_DATA EXTRACTS_
┌────────

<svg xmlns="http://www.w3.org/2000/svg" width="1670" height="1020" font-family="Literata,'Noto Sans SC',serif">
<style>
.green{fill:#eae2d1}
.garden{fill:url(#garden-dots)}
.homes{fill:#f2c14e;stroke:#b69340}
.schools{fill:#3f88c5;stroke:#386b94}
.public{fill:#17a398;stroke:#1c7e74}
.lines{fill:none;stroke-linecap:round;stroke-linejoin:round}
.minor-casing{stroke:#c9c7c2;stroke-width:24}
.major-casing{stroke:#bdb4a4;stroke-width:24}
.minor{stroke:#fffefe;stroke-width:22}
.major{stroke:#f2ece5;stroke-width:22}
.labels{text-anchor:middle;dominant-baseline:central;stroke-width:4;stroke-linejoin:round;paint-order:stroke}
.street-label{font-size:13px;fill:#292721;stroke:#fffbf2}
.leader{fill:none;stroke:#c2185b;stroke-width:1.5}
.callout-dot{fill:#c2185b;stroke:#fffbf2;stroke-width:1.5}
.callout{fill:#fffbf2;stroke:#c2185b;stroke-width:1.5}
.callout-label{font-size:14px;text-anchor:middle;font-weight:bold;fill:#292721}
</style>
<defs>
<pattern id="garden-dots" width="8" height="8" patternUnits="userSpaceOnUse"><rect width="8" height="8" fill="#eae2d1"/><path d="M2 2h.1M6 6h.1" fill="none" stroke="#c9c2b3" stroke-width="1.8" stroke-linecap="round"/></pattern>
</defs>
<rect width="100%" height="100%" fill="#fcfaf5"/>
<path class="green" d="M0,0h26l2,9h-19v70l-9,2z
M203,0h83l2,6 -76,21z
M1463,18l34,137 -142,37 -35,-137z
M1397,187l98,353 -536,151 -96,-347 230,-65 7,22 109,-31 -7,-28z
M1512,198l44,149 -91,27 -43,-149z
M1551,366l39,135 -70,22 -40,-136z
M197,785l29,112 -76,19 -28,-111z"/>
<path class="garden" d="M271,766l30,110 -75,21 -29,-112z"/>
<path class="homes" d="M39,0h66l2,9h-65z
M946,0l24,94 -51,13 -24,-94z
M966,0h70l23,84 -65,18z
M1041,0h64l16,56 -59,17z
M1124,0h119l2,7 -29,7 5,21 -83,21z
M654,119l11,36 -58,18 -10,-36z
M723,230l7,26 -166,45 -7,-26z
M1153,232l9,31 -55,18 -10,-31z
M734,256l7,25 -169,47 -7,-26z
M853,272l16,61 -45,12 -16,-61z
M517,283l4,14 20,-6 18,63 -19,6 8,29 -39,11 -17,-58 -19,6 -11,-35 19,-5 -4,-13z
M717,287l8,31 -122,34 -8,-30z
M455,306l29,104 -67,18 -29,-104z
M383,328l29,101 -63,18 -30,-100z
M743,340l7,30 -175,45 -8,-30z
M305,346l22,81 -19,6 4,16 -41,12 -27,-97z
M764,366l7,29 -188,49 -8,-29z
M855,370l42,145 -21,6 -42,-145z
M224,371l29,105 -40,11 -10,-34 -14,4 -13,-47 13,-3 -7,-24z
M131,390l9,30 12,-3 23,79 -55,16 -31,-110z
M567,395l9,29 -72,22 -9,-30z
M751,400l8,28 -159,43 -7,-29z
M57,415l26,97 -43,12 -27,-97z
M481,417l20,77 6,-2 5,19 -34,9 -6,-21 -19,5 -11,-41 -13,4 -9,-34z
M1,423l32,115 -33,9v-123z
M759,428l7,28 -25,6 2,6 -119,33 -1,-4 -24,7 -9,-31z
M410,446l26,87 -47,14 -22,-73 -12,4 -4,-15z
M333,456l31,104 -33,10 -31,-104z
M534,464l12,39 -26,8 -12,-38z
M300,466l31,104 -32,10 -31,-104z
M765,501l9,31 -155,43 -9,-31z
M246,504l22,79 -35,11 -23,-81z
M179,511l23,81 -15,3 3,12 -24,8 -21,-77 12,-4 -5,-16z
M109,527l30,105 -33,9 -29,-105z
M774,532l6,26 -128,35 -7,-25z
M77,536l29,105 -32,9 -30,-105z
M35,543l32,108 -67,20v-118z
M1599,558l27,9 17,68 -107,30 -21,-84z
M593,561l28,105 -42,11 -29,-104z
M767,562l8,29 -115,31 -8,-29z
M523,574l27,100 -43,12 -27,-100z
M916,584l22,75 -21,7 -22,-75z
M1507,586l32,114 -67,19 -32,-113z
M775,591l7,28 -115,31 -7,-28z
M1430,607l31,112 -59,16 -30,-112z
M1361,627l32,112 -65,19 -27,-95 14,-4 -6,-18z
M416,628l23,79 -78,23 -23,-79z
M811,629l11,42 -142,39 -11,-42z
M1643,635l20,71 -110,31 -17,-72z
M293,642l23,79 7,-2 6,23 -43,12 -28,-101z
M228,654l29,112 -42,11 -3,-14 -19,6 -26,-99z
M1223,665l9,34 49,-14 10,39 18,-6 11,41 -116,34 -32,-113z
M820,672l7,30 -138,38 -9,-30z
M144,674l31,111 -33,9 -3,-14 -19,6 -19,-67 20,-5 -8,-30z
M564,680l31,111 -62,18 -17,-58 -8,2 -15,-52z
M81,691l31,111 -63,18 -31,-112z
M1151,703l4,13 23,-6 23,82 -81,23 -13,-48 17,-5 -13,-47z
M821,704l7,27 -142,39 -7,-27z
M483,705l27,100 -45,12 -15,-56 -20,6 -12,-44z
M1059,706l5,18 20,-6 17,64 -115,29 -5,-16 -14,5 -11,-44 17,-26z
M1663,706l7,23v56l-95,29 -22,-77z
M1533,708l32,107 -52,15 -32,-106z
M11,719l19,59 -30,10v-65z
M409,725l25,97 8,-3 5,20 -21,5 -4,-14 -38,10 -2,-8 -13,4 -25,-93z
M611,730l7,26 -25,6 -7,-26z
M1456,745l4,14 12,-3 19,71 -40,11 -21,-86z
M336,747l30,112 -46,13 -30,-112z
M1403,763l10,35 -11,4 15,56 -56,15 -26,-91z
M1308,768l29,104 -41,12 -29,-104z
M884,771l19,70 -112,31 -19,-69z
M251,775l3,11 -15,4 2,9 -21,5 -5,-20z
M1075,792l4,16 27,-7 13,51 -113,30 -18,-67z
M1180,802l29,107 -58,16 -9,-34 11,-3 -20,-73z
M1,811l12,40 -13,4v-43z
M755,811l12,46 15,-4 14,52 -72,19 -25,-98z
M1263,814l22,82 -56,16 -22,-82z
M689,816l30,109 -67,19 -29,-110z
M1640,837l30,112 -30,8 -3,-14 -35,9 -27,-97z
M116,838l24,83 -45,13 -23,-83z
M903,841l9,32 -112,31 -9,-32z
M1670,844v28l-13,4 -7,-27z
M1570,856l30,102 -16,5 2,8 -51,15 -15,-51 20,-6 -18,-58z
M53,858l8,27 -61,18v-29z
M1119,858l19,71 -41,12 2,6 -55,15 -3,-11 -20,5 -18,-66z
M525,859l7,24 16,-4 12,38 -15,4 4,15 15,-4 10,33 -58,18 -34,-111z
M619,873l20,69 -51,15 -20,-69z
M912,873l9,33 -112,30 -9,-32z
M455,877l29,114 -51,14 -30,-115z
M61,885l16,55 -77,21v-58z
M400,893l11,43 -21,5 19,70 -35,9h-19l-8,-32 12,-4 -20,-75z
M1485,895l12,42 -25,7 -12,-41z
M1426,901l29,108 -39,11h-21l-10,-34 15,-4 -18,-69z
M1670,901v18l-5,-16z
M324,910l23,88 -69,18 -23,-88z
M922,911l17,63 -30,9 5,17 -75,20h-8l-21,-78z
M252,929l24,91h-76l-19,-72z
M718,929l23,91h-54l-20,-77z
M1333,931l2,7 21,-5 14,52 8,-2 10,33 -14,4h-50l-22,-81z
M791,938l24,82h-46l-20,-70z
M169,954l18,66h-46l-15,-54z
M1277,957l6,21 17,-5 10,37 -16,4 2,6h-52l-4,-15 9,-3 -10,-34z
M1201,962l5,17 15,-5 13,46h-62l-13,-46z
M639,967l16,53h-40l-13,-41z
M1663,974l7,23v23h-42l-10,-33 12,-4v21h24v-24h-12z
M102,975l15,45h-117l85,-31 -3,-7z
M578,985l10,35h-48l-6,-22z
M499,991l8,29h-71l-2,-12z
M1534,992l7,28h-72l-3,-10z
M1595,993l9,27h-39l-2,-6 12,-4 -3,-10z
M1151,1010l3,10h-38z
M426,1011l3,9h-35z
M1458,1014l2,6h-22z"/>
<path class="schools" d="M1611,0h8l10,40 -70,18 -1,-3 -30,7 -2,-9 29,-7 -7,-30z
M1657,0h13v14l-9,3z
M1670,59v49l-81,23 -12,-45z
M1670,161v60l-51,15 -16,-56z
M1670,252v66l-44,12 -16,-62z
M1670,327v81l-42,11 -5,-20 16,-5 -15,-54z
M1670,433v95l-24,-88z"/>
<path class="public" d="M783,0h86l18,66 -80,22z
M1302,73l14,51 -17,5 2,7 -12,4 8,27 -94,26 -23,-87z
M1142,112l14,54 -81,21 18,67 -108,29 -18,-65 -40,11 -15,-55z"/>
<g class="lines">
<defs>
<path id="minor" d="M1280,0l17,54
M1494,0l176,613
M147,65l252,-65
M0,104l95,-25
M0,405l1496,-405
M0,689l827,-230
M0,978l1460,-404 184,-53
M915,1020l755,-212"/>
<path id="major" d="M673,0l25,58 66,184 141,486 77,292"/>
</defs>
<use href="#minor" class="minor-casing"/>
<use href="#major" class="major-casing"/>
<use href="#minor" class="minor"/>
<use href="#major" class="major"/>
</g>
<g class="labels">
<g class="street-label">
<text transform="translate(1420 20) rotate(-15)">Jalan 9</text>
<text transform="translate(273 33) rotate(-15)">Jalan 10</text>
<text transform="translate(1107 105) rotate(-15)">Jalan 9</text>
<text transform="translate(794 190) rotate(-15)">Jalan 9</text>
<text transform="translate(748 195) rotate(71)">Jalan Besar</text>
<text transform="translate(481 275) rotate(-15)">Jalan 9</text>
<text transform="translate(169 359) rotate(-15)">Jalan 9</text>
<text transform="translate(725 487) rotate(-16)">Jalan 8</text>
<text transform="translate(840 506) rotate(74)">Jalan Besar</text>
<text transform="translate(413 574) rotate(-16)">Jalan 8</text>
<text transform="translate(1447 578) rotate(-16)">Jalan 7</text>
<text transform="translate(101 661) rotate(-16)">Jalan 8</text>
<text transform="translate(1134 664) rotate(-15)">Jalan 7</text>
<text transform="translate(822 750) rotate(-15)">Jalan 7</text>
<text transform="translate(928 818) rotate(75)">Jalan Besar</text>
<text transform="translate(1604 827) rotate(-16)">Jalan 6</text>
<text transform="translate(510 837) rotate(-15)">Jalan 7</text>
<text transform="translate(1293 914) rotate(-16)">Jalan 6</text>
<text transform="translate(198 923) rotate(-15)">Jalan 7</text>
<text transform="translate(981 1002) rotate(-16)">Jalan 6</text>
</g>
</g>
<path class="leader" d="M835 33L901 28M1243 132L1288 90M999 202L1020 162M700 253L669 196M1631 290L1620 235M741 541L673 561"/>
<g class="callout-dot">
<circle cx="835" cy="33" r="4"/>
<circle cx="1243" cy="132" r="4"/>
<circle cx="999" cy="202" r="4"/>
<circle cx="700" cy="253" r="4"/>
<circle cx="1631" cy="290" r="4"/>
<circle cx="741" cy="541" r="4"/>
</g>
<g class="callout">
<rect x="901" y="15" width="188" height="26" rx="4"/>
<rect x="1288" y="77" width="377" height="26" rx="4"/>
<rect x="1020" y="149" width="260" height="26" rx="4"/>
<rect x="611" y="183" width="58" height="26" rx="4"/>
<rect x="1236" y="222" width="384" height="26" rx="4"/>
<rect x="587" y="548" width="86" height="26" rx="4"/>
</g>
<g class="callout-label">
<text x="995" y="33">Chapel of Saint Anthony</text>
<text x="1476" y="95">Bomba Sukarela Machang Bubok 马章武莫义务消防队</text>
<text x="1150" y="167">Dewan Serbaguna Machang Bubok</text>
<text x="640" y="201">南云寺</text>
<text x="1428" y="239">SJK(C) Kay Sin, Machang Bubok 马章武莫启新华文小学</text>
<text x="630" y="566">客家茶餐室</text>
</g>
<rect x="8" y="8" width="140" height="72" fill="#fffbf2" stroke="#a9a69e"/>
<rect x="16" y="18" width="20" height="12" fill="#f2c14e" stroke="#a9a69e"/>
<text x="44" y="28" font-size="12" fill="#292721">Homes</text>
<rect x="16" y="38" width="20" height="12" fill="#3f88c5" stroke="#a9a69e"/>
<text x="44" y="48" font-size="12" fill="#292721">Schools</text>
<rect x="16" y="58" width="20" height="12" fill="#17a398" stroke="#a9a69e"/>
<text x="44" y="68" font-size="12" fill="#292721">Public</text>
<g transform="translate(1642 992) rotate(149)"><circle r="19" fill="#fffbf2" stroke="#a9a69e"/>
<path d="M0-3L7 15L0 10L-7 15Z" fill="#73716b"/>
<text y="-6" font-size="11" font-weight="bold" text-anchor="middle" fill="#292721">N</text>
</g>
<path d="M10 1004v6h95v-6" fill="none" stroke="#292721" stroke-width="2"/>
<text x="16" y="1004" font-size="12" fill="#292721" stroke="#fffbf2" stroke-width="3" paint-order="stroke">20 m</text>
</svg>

└────────

_DESCRIPTION OF THE TASK_
Please go over the data above and tally every line holding "casing"; reply only with the count.

_RESULT FOR THIS EXERCISE_
4